Bei Fahrten des Klägers zu wechselnden Tätigkeitsstätten, die weniger als 30 km von seinem Wohnort entfernt lagen, hatte das Finanzamt im Streitfall nur die Entfernungspauschale i.H.V. 0,30 € je Entfernungskilometer berücksichtigt. Hierbei berief sich das Finanzamt auf ältere Rechtsprechung des BFH, wonach die Regelung des § 9 Abs. 1 Satz 3 Nr. 4 EStG zur Entfernungspauschale auch auf Fahrten zu ständig wechselnden Tätigkeitsstätten im Einzugsbereich (sogenannte 30-km-Grenze) anzuwenden war.

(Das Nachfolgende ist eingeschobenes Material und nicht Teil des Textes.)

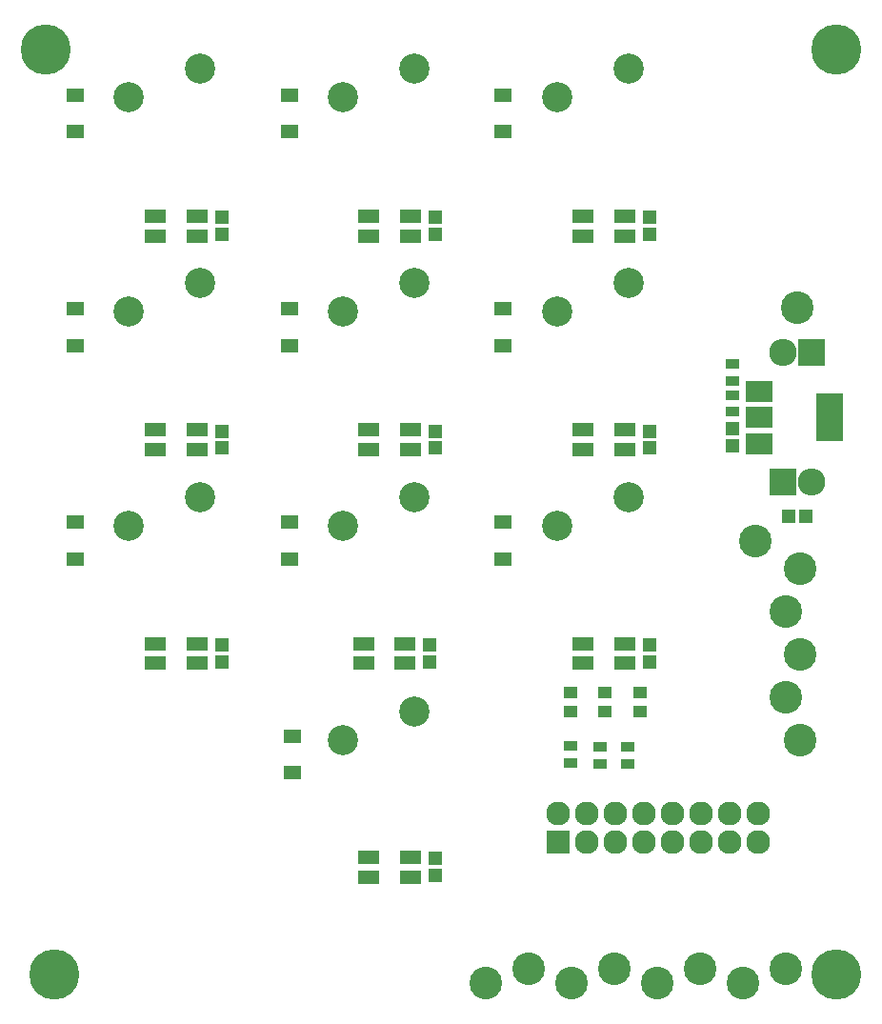
<source format=gbr>
G04 #@! TF.FileFunction,Soldermask,Top*
%FSLAX46Y46*%
G04 Gerber Fmt 4.6, Leading zero omitted, Abs format (unit mm)*
G04 Created by KiCad (PCBNEW 4.0.5-e0-6337~49~ubuntu16.04.1) date Thu Dec 29 17:38:52 2016*
%MOMM*%
%LPD*%
G01*
G04 APERTURE LIST*
%ADD10C,0.100000*%
%ADD11R,2.127200X2.127200*%
%ADD12O,2.127200X2.127200*%
%ADD13R,1.150000X1.200000*%
%ADD14R,1.620000X1.310000*%
%ADD15R,1.200000X1.000000*%
%ADD16R,1.300000X0.900000*%
%ADD17R,1.900000X1.250000*%
%ADD18C,2.900000*%
%ADD19C,4.464000*%
%ADD20R,1.200000X1.150000*%
%ADD21R,2.432000X2.432000*%
%ADD22O,2.432000X2.432000*%
%ADD23R,2.400000X4.200000*%
%ADD24R,2.400000X1.900000*%
%ADD25C,2.686000*%
G04 APERTURE END LIST*
D10*
D11*
X165180000Y-120540000D03*
D12*
X165180000Y-118000000D03*
X167720000Y-120540000D03*
X167720000Y-118000000D03*
X170260000Y-120540000D03*
X170260000Y-118000000D03*
X172800000Y-120540000D03*
X172800000Y-118000000D03*
X175340000Y-120540000D03*
X175340000Y-118000000D03*
X177880000Y-120540000D03*
X177880000Y-118000000D03*
X180420000Y-120540000D03*
X180420000Y-118000000D03*
X182960000Y-120540000D03*
X182960000Y-118000000D03*
D13*
X135300000Y-66550000D03*
X135300000Y-65050000D03*
X154300000Y-66550000D03*
X154300000Y-65050000D03*
X173300000Y-66550000D03*
X173300000Y-65050000D03*
X135300000Y-85550000D03*
X135300000Y-84050000D03*
X154300000Y-85550000D03*
X154300000Y-84050000D03*
X173300000Y-85550000D03*
X173300000Y-84050000D03*
X135300000Y-104550000D03*
X135300000Y-103050000D03*
X153800000Y-104550000D03*
X153800000Y-103050000D03*
X173300000Y-104550000D03*
X173300000Y-103050000D03*
D14*
X122300000Y-57435000D03*
X122300000Y-54165000D03*
X122300000Y-76435000D03*
X122300000Y-73165000D03*
X122300000Y-95435000D03*
X122300000Y-92165000D03*
X141300000Y-57435000D03*
X141300000Y-54165000D03*
X141300000Y-76435000D03*
X141300000Y-73165000D03*
X141300000Y-95435000D03*
X141300000Y-92165000D03*
X160300000Y-57435000D03*
X160300000Y-54165000D03*
X160300000Y-76435000D03*
X160300000Y-73165000D03*
X160300000Y-95435000D03*
X160300000Y-92165000D03*
D15*
X166300000Y-107250000D03*
X166300000Y-108950000D03*
X169400000Y-107250000D03*
X169400000Y-108950000D03*
X172500000Y-107250000D03*
X172500000Y-108950000D03*
D16*
X166300000Y-113550000D03*
X166300000Y-112050000D03*
X168900000Y-113650000D03*
X168900000Y-112150000D03*
X171400000Y-113650000D03*
X171400000Y-112150000D03*
D13*
X154300000Y-123550000D03*
X154300000Y-122050000D03*
D17*
X129400000Y-64950000D03*
X129400000Y-66700000D03*
X133100000Y-66700000D03*
X133100000Y-64950000D03*
X129400000Y-83950000D03*
X129400000Y-85700000D03*
X133100000Y-85700000D03*
X133100000Y-83950000D03*
X129400000Y-102950000D03*
X129400000Y-104700000D03*
X133100000Y-104700000D03*
X133100000Y-102950000D03*
X148400000Y-64950000D03*
X148400000Y-66700000D03*
X152100000Y-66700000D03*
X152100000Y-64950000D03*
X148400000Y-83950000D03*
X148400000Y-85700000D03*
X152100000Y-85700000D03*
X152100000Y-83950000D03*
X147900000Y-102950000D03*
X147900000Y-104700000D03*
X151600000Y-104700000D03*
X151600000Y-102950000D03*
X148400000Y-121950000D03*
X148400000Y-123700000D03*
X152100000Y-123700000D03*
X152100000Y-121950000D03*
X167400000Y-64950000D03*
X167400000Y-66700000D03*
X171100000Y-66700000D03*
X171100000Y-64950000D03*
X167400000Y-83950000D03*
X167400000Y-85700000D03*
X171100000Y-85700000D03*
X171100000Y-83950000D03*
X167400000Y-102950000D03*
X167400000Y-104700000D03*
X171100000Y-104700000D03*
X171100000Y-102950000D03*
D14*
X141600000Y-114435000D03*
X141600000Y-111165000D03*
D18*
X181630000Y-133070000D03*
X186710000Y-111480000D03*
X186710000Y-103860000D03*
X186710000Y-96240000D03*
X166390000Y-133070000D03*
X162580000Y-131800000D03*
X158770000Y-133070000D03*
X174010000Y-133070000D03*
X177800000Y-131800000D03*
X170200000Y-131800000D03*
X185440000Y-131800000D03*
X185440000Y-107670000D03*
X185440000Y-100050000D03*
D19*
X189950000Y-50100000D03*
X120450000Y-132350000D03*
X189950000Y-132350000D03*
X119700000Y-50100000D03*
D20*
X187200000Y-91600000D03*
X185700000Y-91600000D03*
D13*
X180700000Y-83850000D03*
X180700000Y-85350000D03*
D21*
X185200000Y-88600000D03*
D22*
X187740000Y-88600000D03*
D23*
X189350000Y-82850000D03*
D24*
X183050000Y-82850000D03*
X183050000Y-85150000D03*
X183050000Y-80550000D03*
D21*
X187700000Y-77100000D03*
D22*
X185160000Y-77100000D03*
D16*
X180700000Y-82350000D03*
X180700000Y-80850000D03*
X180700000Y-79600000D03*
X180700000Y-78100000D03*
D18*
X182700000Y-93850000D03*
X186450000Y-73100000D03*
D25*
X171470000Y-51790000D03*
X165120000Y-54330000D03*
X171470000Y-89890000D03*
X165120000Y-92430000D03*
X171470000Y-70840000D03*
X165120000Y-73380000D03*
X152420000Y-108940000D03*
X146070000Y-111480000D03*
X152420000Y-89890000D03*
X146070000Y-92430000D03*
X152420000Y-70840000D03*
X146070000Y-73380000D03*
X152420000Y-51790000D03*
X146070000Y-54330000D03*
X133370000Y-89890000D03*
X127020000Y-92430000D03*
X133370000Y-51790000D03*
X127020000Y-54330000D03*
X133370000Y-70840000D03*
X127020000Y-73380000D03*
M02*

</source>
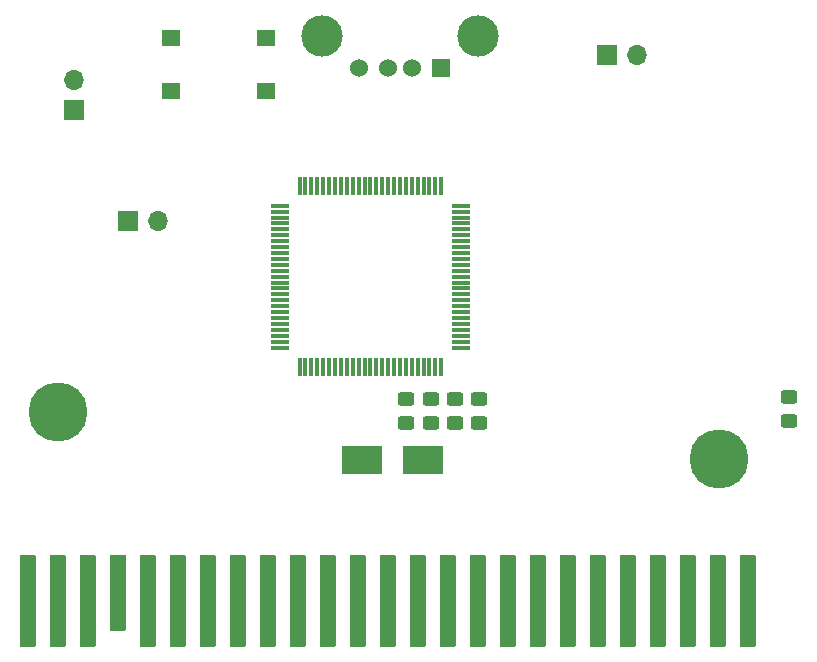
<source format=gbr>
%TF.GenerationSoftware,KiCad,Pcbnew,8.0.6*%
%TF.CreationDate,2025-02-12T20:12:07+00:00*%
%TF.ProjectId,RISKYMSXCart,5249534b-594d-4535-9843-6172742e6b69,rev?*%
%TF.SameCoordinates,Original*%
%TF.FileFunction,Soldermask,Top*%
%TF.FilePolarity,Negative*%
%FSLAX46Y46*%
G04 Gerber Fmt 4.6, Leading zero omitted, Abs format (unit mm)*
G04 Created by KiCad (PCBNEW 8.0.6) date 2025-02-12 20:12:07*
%MOMM*%
%LPD*%
G01*
G04 APERTURE LIST*
G04 Aperture macros list*
%AMRoundRect*
0 Rectangle with rounded corners*
0 $1 Rounding radius*
0 $2 $3 $4 $5 $6 $7 $8 $9 X,Y pos of 4 corners*
0 Add a 4 corners polygon primitive as box body*
4,1,4,$2,$3,$4,$5,$6,$7,$8,$9,$2,$3,0*
0 Add four circle primitives for the rounded corners*
1,1,$1+$1,$2,$3*
1,1,$1+$1,$4,$5*
1,1,$1+$1,$6,$7*
1,1,$1+$1,$8,$9*
0 Add four rect primitives between the rounded corners*
20,1,$1+$1,$2,$3,$4,$5,0*
20,1,$1+$1,$4,$5,$6,$7,0*
20,1,$1+$1,$6,$7,$8,$9,0*
20,1,$1+$1,$8,$9,$2,$3,0*%
G04 Aperture macros list end*
%ADD10R,1.700000X1.700000*%
%ADD11O,1.700000X1.700000*%
%ADD12R,1.600000X1.400000*%
%ADD13C,5.000000*%
%ADD14R,3.500000X2.400000*%
%ADD15RoundRect,0.250000X-0.450000X0.325000X-0.450000X-0.325000X0.450000X-0.325000X0.450000X0.325000X0*%
%ADD16R,1.524000X1.524000*%
%ADD17C,1.524000*%
%ADD18C,3.500000*%
%ADD19RoundRect,0.050800X-0.635000X-3.810000X0.635000X-3.810000X0.635000X3.810000X-0.635000X3.810000X0*%
%ADD20RoundRect,0.050800X-0.635000X-3.175000X0.635000X-3.175000X0.635000X3.175000X-0.635000X3.175000X0*%
%ADD21RoundRect,0.075000X0.075000X-0.725000X0.075000X0.725000X-0.075000X0.725000X-0.075000X-0.725000X0*%
%ADD22RoundRect,0.075000X0.725000X-0.075000X0.725000X0.075000X-0.725000X0.075000X-0.725000X-0.075000X0*%
G04 APERTURE END LIST*
D10*
%TO.C,J1*%
X126460000Y-96700000D03*
D11*
X129000000Y-96700000D03*
%TD*%
D12*
%TO.C,SW1*%
X138125000Y-85675000D03*
X130125000Y-85675000D03*
X138125000Y-81175000D03*
X130125000Y-81175000D03*
%TD*%
D13*
%TO.C,@HOLE1*%
X176510300Y-116808934D03*
%TD*%
D10*
%TO.C,J2*%
X167060000Y-82575000D03*
D11*
X169600000Y-82575000D03*
%TD*%
D14*
%TO.C,Y1*%
X151450000Y-116900000D03*
X146250000Y-116900000D03*
%TD*%
D15*
%TO.C,D2*%
X152100000Y-111750000D03*
X152100000Y-113800000D03*
%TD*%
%TO.C,D3*%
X154150000Y-111750000D03*
X154150000Y-113800000D03*
%TD*%
%TO.C,D5*%
X182450000Y-111525000D03*
X182450000Y-113575000D03*
%TD*%
%TO.C,D4*%
X156225000Y-111750000D03*
X156225000Y-113800000D03*
%TD*%
D16*
%TO.C,J7*%
X153000000Y-83727500D03*
D17*
X150500000Y-83727500D03*
X148500000Y-83727500D03*
X146000000Y-83727500D03*
D18*
X156070000Y-81017500D03*
X142930000Y-81017500D03*
%TD*%
D10*
%TO.C,J8*%
X121900000Y-87240000D03*
D11*
X121900000Y-84700000D03*
%TD*%
D19*
%TO.C,CN1*%
X178930300Y-128805934D03*
X176390300Y-128805934D03*
X173850300Y-128805934D03*
X171310300Y-128805934D03*
X168770300Y-128805934D03*
X166230300Y-128805934D03*
X163690300Y-128805934D03*
X161150300Y-128805934D03*
X158610300Y-128805934D03*
X156070300Y-128805934D03*
X153530300Y-128805934D03*
X150990300Y-128805934D03*
X148450300Y-128805934D03*
X145910300Y-128805934D03*
X143370300Y-128805934D03*
X140830300Y-128805934D03*
X138290300Y-128805934D03*
X135750300Y-128805934D03*
X133210300Y-128805934D03*
X130670300Y-128805934D03*
X128130300Y-128805934D03*
D20*
X125590300Y-128170934D03*
D19*
X123050300Y-128805934D03*
X120510300Y-128805934D03*
X117970300Y-128805934D03*
%TD*%
D13*
%TO.C,@HOLE1*%
X120510300Y-112793734D03*
%TD*%
D15*
%TO.C,D1*%
X150050000Y-111750000D03*
X150050000Y-113800000D03*
%TD*%
D21*
%TO.C,U1*%
X141000000Y-109050000D03*
X141500000Y-109050000D03*
X142000000Y-109050000D03*
X142500000Y-109050000D03*
X143000000Y-109050000D03*
X143500000Y-109050000D03*
X144000000Y-109050000D03*
X144500000Y-109050000D03*
X145000000Y-109050000D03*
X145500000Y-109050000D03*
X146000000Y-109050000D03*
X146500000Y-109050000D03*
X147000000Y-109050000D03*
X147500000Y-109050000D03*
X148000000Y-109050000D03*
X148500000Y-109050000D03*
X149000000Y-109050000D03*
X149500000Y-109050000D03*
X150000000Y-109050000D03*
X150500000Y-109050000D03*
X151000000Y-109050000D03*
X151500000Y-109050000D03*
X152000000Y-109050000D03*
X152500000Y-109050000D03*
X153000000Y-109050000D03*
D22*
X154675000Y-107375000D03*
X154675000Y-106875000D03*
X154675000Y-106375000D03*
X154675000Y-105875000D03*
X154675000Y-105375000D03*
X154675000Y-104875000D03*
X154675000Y-104375000D03*
X154675000Y-103875000D03*
X154675000Y-103375000D03*
X154675000Y-102875000D03*
X154675000Y-102375000D03*
X154675000Y-101875000D03*
X154675000Y-101375000D03*
X154675000Y-100875000D03*
X154675000Y-100375000D03*
X154675000Y-99875000D03*
X154675000Y-99375000D03*
X154675000Y-98875000D03*
X154675000Y-98375000D03*
X154675000Y-97875000D03*
X154675000Y-97375000D03*
X154675000Y-96875000D03*
X154675000Y-96375000D03*
X154675000Y-95875000D03*
X154675000Y-95375000D03*
D21*
X153000000Y-93700000D03*
X152500000Y-93700000D03*
X152000000Y-93700000D03*
X151500000Y-93700000D03*
X151000000Y-93700000D03*
X150500000Y-93700000D03*
X150000000Y-93700000D03*
X149500000Y-93700000D03*
X149000000Y-93700000D03*
X148500000Y-93700000D03*
X148000000Y-93700000D03*
X147500000Y-93700000D03*
X147000000Y-93700000D03*
X146500000Y-93700000D03*
X146000000Y-93700000D03*
X145500000Y-93700000D03*
X145000000Y-93700000D03*
X144500000Y-93700000D03*
X144000000Y-93700000D03*
X143500000Y-93700000D03*
X143000000Y-93700000D03*
X142500000Y-93700000D03*
X142000000Y-93700000D03*
X141500000Y-93700000D03*
X141000000Y-93700000D03*
D22*
X139325000Y-95375000D03*
X139325000Y-95875000D03*
X139325000Y-96375000D03*
X139325000Y-96875000D03*
X139325000Y-97375000D03*
X139325000Y-97875000D03*
X139325000Y-98375000D03*
X139325000Y-98875000D03*
X139325000Y-99375000D03*
X139325000Y-99875000D03*
X139325000Y-100375000D03*
X139325000Y-100875000D03*
X139325000Y-101375000D03*
X139325000Y-101875000D03*
X139325000Y-102375000D03*
X139325000Y-102875000D03*
X139325000Y-103375000D03*
X139325000Y-103875000D03*
X139325000Y-104375000D03*
X139325000Y-104875000D03*
X139325000Y-105375000D03*
X139325000Y-105875000D03*
X139325000Y-106375000D03*
X139325000Y-106875000D03*
X139325000Y-107375000D03*
%TD*%
M02*

</source>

Der BFH stellte klar, dass aufgrund geänderter Rechtslage diese Rechtsprechung überholt ist. Er verdeutlichte nochmals, dass die abzugsbeschränkende Regelung des § 9 Abs. 1 Satz 3 Nr. 4 EStG (Entfernungspauschale) nicht auf Fahrten des Arbeitnehmers zu ständig wechselnden Tätigkeitsstätten angewendet werden kann. Denn solche Einsatzstellen seien - anders als eine regelmäßige Arbeitsstätte - nicht auf Dauer und Nachhaltigkeit angelegt. Der Arbeitnehmer könne sich folglich nicht auf die immer gleichen Wege einstellen und so auf eine Minderung der Wegekosten hinwirken.